HABER MERKEZİ- Türk-İş ve Hak-İş Genel Merkezlerini ziyaret eden Çalışma ve Sosyal Güvenlik Bakanı Vedat Bilgin yaptığı açıklada “1 Mayıs ancak özgürlüğün olduğu yerde kutlanır. Özgürlüğün olmadığı ülkelerde, kapalı toplumlarda, kapalı rejimlerde 1 Mayıs kutlanmaz. Resmi devlet törenine dönüşür. Burada sivil bir törendir” dedi.
Türk-İş Başkanı Ergün Atalay’ın örgütlü iş yerlerine “mavi bayrak” verilmesi önerisini desteklediğini söyleyen Bilgin, “Örgütlenmenin özgürce gerçekleşeceği iş yerlerinde işverenlerin de işçilerin de niteliklerini ortaya koyması açısından bir çeşit ‘mavi bayrak’, ‘beyaz bayrak’ örneklerini verdi. Anlamlı bir şey olur, sembolik bir şey olur” ifadelerini kullandı.
ATALAY: SORUNLARI SAYIN BAKANIMIZA İLETTİK
Ergün Atalay ise görüşmede temel sorunları ele aldıklarını, 1 Mayıs’la ilgili taleplerini ve işçilerin isteklerini ilettiklerini söyledi. Atalay “Sorunlarımız var mı? Bir sürü sorunumuz var. KİT’lerin meselesi var, geçici işçi var, sözleşme var. Bu sorunlarla ilgili başlıklarımızı Sayın Bakanımıza ilettik. Sayın Bakanımız bizle ilgili aşağı yukarı 30 senedir bu işin içinde. Genel müdürlük yaptı, hocalığı, mesleği esas işi bu çalışma ile ilgili. Biz çalışanların sorunlarını bu dönem çözemezsek bir daha hiç çözemeyeceğimizi ifade ettim” diye konuştu.

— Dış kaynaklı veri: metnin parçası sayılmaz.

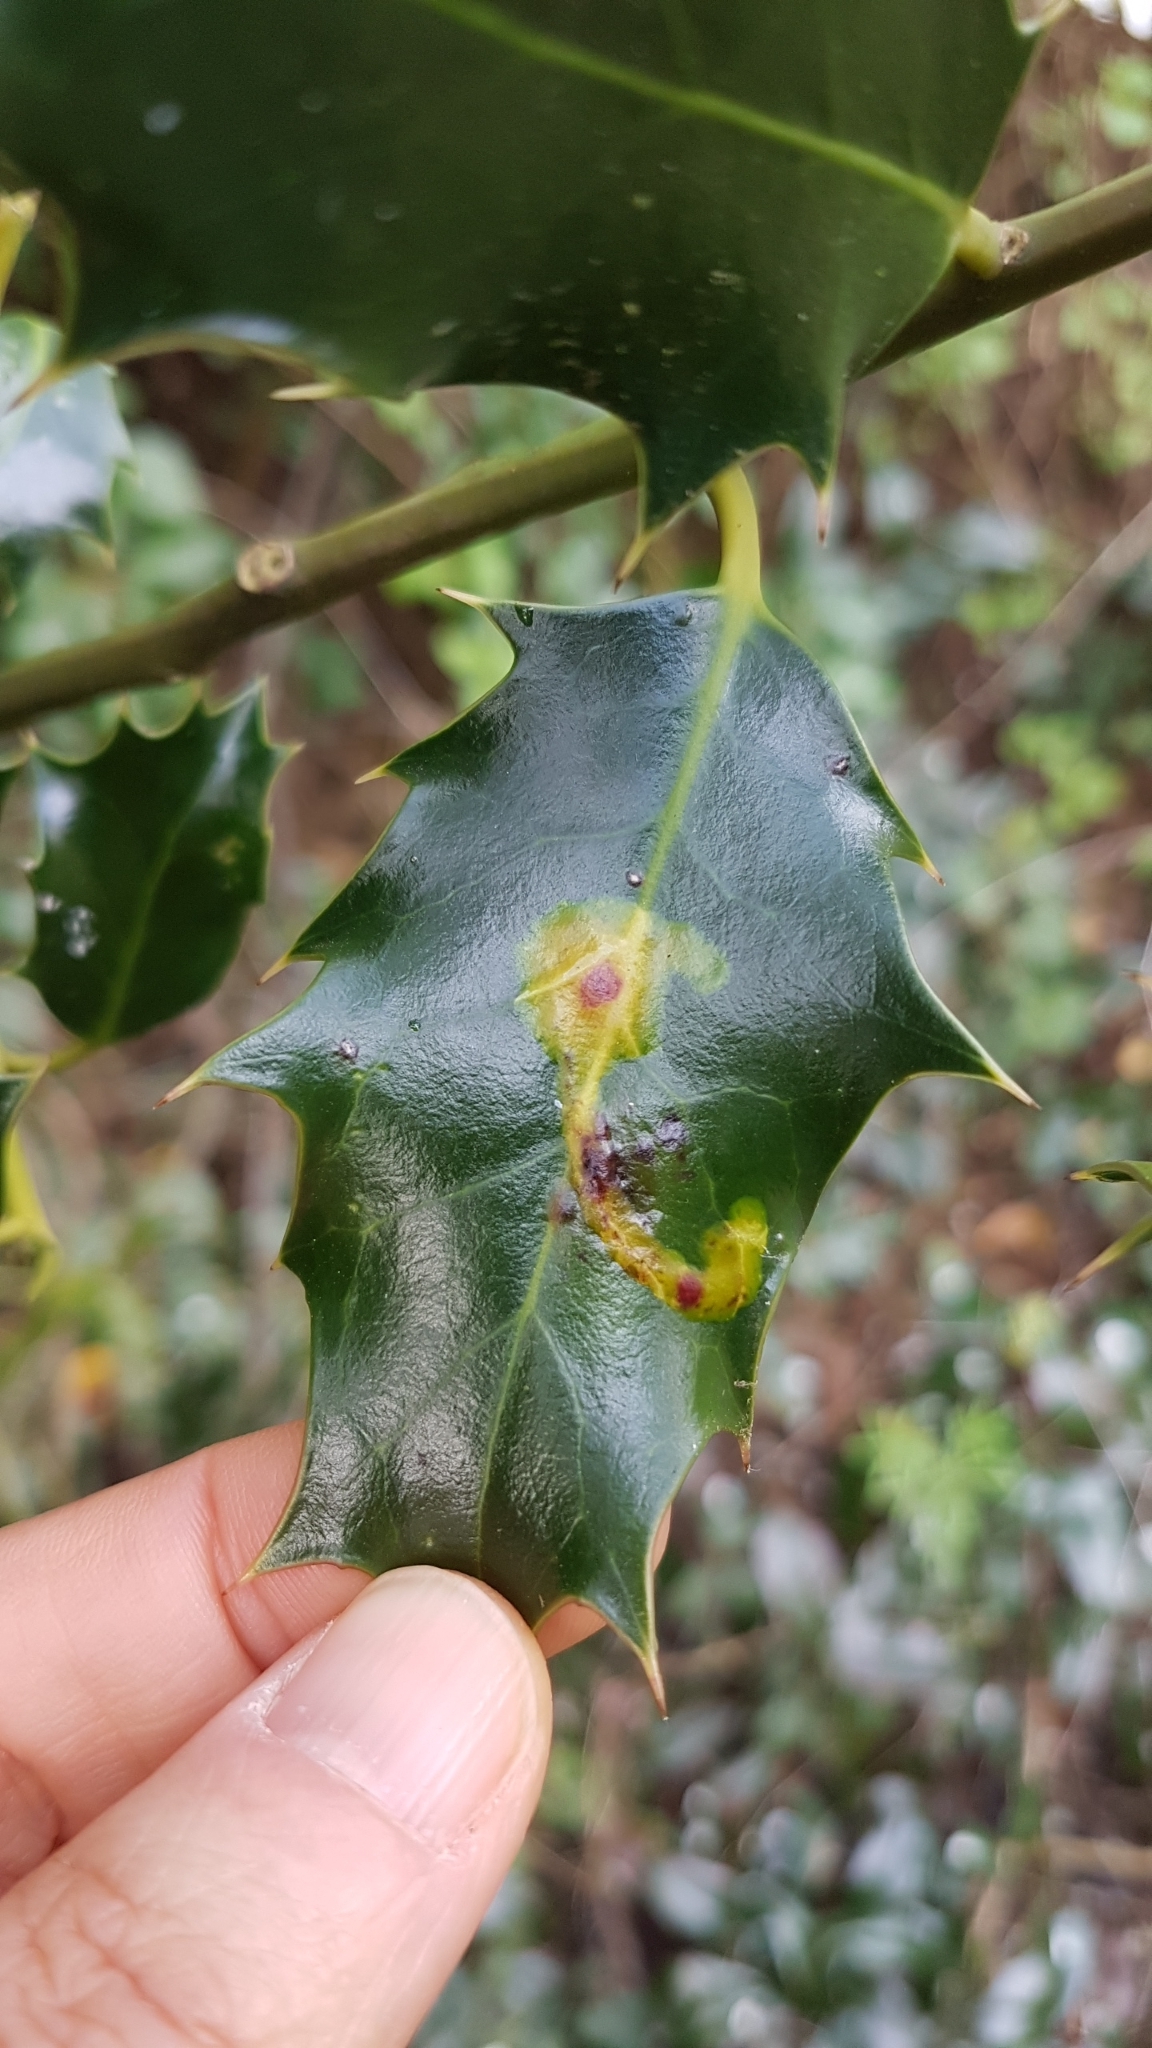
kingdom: Animalia
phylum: Arthropoda
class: Insecta
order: Diptera
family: Agromyzidae
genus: Phytomyza
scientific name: Phytomyza ilicis
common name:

BİLGİN HAK-İŞ’İ ZİYARET ETTİ
Daha sonra Hak-İş Genel Merkezi’ni ziyaret eden Bilgin şu açıklamaları yaptı:
“1 Mayıs demokrasiyle özdeş bir kavramdır çünkü 1 Mayıs aynı zamanda demokrasi mücadelesidir. 8 saat sınırlaması işçilerin, emekçilerin taleplerinin gerçekleştiği bir düzenlemedir. Demokrasinin olmadığı hiçbir ülkede 1 Mayıs’ın anlamı yoktur”
“Sendikalar bir anlamda demokrasinin çatısı altında varlık gösterirler. İşçi hareketleri ise demokrasinin olduğu yerde varlık gösterirler. Aynı zamanda demokrasinin inşa edilmesine katkı yaparlar. Türkiye’nin demokrasisi ancak emekle bütünleştiği zaman gelişir. Bunun bir başka yönü de toplumsal barıştır. Toplumsal barış, emekle sermaye arasında, devletle emek ve sermaye arasında kurulan bir anlayışla, mutabakatla yükselir. Bunu demokrasi içinde gerçekleştirdikçe Türkiye’nin ekonomik gelişmesi de hızlanacaktır. Ekonomik gelişme, sosyal gelişmeden ayrı düşünülemez. Ayrı düşünüldüğü zaman orası ancak bir baskı rejimine dönüşür.”